* Assigned task:
How many lines of the data below contain the word "that"? Reply with the number alone.

(Dataset records)
►
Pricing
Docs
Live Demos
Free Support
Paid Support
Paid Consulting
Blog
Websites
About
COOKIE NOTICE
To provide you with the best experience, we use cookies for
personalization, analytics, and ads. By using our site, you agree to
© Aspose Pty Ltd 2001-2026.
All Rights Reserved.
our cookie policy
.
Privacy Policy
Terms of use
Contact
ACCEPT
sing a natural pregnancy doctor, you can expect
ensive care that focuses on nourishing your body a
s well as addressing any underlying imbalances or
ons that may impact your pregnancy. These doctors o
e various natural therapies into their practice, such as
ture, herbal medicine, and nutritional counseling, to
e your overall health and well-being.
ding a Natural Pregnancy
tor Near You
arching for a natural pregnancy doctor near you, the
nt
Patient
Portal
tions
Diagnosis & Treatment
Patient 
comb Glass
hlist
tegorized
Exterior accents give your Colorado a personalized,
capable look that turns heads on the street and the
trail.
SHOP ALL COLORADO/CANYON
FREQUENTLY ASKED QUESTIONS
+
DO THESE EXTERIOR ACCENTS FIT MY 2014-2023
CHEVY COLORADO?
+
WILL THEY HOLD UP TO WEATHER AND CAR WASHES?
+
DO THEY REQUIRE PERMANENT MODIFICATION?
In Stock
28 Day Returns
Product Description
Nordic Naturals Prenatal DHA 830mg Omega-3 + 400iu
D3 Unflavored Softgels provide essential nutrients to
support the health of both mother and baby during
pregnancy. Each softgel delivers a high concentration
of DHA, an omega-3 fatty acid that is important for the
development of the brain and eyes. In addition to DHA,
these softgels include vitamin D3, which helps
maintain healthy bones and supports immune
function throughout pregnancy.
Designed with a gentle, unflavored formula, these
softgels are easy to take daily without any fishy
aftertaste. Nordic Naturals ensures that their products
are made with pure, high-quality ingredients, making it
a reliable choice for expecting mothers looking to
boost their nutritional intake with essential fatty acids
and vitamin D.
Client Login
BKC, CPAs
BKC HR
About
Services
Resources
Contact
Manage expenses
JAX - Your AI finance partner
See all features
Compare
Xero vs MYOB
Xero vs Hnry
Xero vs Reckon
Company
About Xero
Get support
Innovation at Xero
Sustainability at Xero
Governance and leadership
◄
►
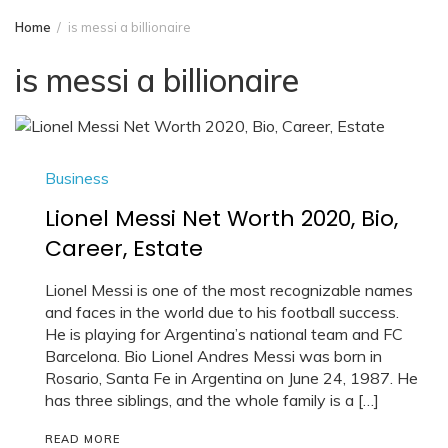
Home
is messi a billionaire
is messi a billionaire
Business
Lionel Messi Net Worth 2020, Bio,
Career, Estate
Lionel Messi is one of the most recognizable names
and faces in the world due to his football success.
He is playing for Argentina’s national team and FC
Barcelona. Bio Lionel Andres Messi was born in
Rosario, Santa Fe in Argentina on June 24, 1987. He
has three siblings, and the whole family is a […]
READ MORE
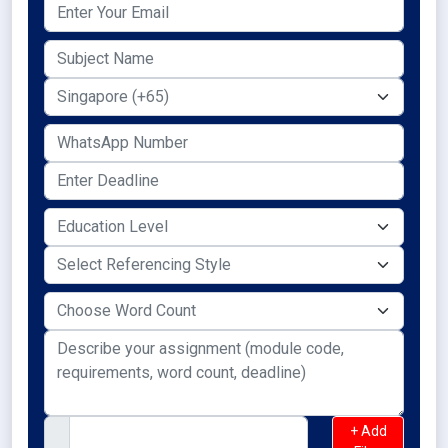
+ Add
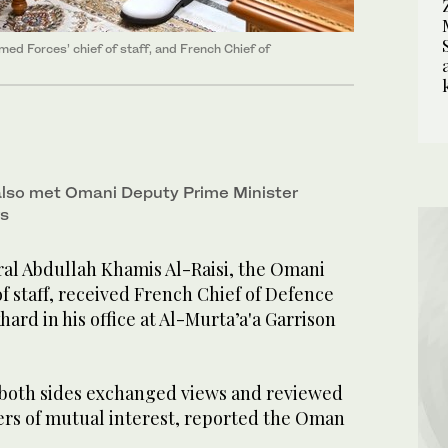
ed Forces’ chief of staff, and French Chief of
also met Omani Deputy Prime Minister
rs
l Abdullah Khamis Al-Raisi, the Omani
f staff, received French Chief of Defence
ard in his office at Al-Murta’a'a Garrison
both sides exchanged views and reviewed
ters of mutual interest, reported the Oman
◄
* Completed exercise:
5